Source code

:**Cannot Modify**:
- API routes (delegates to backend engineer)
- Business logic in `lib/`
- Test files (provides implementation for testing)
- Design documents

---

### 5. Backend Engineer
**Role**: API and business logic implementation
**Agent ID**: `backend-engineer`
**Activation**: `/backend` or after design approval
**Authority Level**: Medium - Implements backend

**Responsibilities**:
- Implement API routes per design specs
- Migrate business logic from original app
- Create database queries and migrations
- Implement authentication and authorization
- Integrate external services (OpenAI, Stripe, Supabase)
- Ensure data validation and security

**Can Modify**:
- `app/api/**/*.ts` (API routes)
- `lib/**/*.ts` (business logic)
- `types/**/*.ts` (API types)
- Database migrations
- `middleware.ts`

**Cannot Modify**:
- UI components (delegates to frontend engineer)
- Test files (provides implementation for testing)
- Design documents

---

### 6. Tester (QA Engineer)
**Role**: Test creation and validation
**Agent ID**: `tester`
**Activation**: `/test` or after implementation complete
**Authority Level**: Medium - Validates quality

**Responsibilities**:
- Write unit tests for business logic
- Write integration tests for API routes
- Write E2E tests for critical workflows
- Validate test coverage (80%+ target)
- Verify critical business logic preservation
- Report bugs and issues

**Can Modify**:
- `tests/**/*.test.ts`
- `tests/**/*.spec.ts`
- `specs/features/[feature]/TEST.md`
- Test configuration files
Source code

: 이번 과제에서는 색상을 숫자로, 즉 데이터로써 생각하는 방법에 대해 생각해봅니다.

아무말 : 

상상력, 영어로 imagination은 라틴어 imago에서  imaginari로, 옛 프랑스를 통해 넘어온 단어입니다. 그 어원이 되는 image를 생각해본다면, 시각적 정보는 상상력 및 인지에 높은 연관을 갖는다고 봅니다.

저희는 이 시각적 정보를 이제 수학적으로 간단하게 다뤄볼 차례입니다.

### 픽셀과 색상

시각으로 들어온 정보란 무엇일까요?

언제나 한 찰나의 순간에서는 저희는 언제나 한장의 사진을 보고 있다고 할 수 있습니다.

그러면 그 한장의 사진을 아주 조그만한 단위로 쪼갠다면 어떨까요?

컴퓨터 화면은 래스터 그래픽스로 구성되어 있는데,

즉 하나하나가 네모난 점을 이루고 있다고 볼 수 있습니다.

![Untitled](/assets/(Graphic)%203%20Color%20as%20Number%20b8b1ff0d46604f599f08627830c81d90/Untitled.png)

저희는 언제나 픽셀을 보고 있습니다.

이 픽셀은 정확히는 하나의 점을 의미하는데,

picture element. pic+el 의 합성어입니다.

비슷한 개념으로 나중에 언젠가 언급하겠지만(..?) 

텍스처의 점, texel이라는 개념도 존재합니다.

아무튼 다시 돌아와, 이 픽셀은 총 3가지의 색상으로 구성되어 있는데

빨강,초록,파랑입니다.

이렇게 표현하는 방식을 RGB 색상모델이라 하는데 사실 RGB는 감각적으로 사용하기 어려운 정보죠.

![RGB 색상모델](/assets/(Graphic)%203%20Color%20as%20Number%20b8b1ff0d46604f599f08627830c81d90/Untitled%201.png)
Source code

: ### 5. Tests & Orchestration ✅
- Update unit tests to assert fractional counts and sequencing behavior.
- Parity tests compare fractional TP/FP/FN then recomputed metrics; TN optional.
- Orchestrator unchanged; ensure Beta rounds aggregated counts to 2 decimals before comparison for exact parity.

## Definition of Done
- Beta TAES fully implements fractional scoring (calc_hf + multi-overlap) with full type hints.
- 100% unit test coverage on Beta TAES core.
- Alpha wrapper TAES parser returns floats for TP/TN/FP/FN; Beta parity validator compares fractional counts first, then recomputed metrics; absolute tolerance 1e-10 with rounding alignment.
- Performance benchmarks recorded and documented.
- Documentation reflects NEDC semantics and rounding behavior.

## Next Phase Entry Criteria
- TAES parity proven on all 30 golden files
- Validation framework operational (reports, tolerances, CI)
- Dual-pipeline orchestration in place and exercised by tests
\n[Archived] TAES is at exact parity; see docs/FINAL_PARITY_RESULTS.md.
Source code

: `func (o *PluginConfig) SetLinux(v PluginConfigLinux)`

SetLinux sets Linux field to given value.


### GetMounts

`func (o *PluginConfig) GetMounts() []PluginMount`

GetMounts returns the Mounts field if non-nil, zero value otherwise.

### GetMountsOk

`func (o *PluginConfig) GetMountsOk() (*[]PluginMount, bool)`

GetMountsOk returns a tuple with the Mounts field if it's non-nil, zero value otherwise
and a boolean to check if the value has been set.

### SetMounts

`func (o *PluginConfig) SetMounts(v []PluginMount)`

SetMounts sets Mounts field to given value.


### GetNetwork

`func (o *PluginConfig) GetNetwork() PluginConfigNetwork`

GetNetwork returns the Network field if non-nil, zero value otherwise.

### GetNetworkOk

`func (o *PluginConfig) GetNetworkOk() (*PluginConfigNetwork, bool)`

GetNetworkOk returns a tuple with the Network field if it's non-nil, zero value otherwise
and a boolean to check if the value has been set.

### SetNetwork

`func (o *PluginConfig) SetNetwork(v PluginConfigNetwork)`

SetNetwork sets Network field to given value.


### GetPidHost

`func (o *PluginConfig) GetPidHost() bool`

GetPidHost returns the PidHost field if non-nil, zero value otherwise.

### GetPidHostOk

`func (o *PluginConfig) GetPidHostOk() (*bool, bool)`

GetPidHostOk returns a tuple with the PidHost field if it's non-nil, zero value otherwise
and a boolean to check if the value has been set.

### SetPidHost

════════════════════

**What needs to be done**
Retrieve every line above holding the word "있습니다".

**Response**
언제나 한 찰나의 순간에서는 저희는 언제나 한장의 사진을 보고 있다고 할 수 있습니다.
즉 하나하나가 네모난 점을 이루고 있다고 볼 수 있습니다.
저희는 언제나 픽셀을 보고 있습니다.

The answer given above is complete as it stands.